Lors de la réunion périodique des directeurs régionaux de la santé, tenue du 22 au 24 septembre à Tabarka, le ministère de la Santé a annoncé l’intégration de 15 hôpitaux régionaux au système de téléradiologie et de 16 hôpitaux régionaux au système de téléconsultation. Ces mesures visent à moderniser les infrastructures médicales et à améliorer l’accès aux soins spécialisés.

Modernisation du réseau hospitalier

Cette décision s’inscrit dans la stratégie de digitalisation du secteur de la santé. Grâce à la téléradiologie, les établissements régionaux pourront transmettre et analyser à distance des examens médicaux, réduisant ainsi les délais de diagnostic. La téléconsultation permettra, quant à elle, de faciliter l’accès aux spécialistes pour les patients situés dans les régions éloignées.

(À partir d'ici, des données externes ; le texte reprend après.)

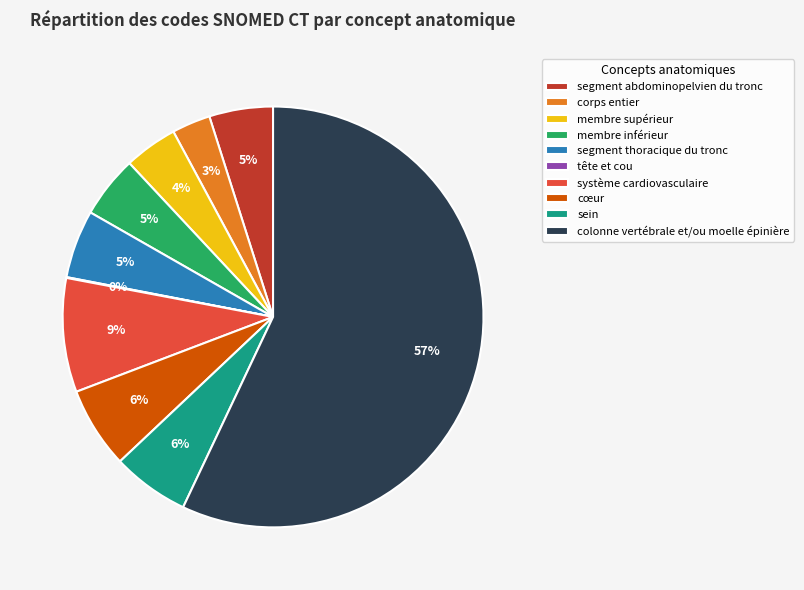

Which has a higher value, corps entier or colonne vertébrale et/ou moelle épinière?

colonne vertébrale et/ou moelle épinière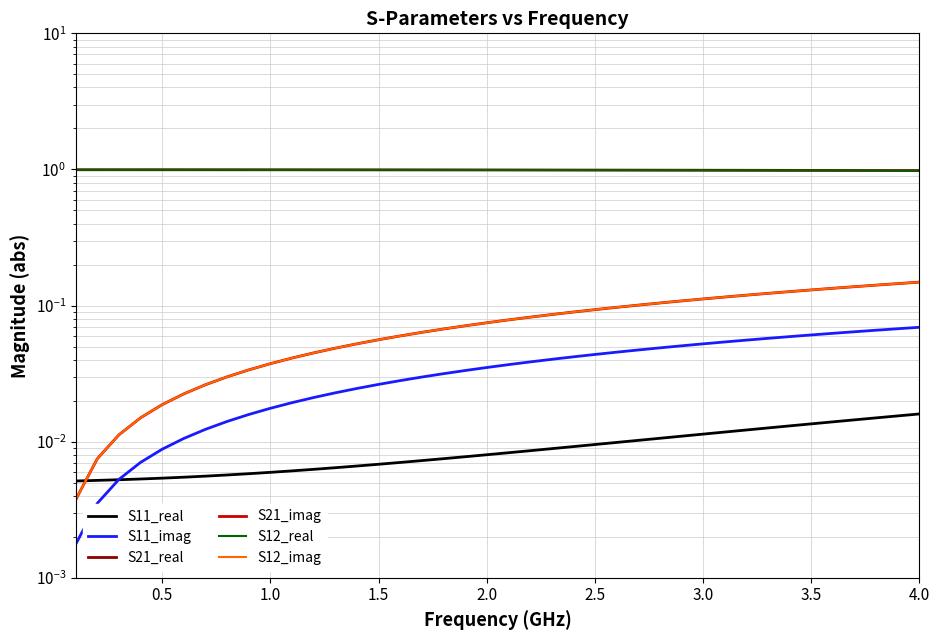

What is the maximum value shown in the chart?

1.0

La rencontre de Tabarka, organisée en coordination avec le Bureau de l’Organisation mondiale de la santé (OMS) à Tunis, a permis d’aborder d’autres thèmes : la gestion des achats publics de santé sous la supervision d’experts, ainsi que la situation épidémique nationale et mondiale.

Santé numérique et surveillance épidémiologique

En marge des travaux, une présentation a porté sur la plateforme de vigilance épidémiologique EPIRSURVEILLE et sur le projet de l’hôpital numérique, dont le succès dépendra du rôle des directions générales dans sa mise en œuvre.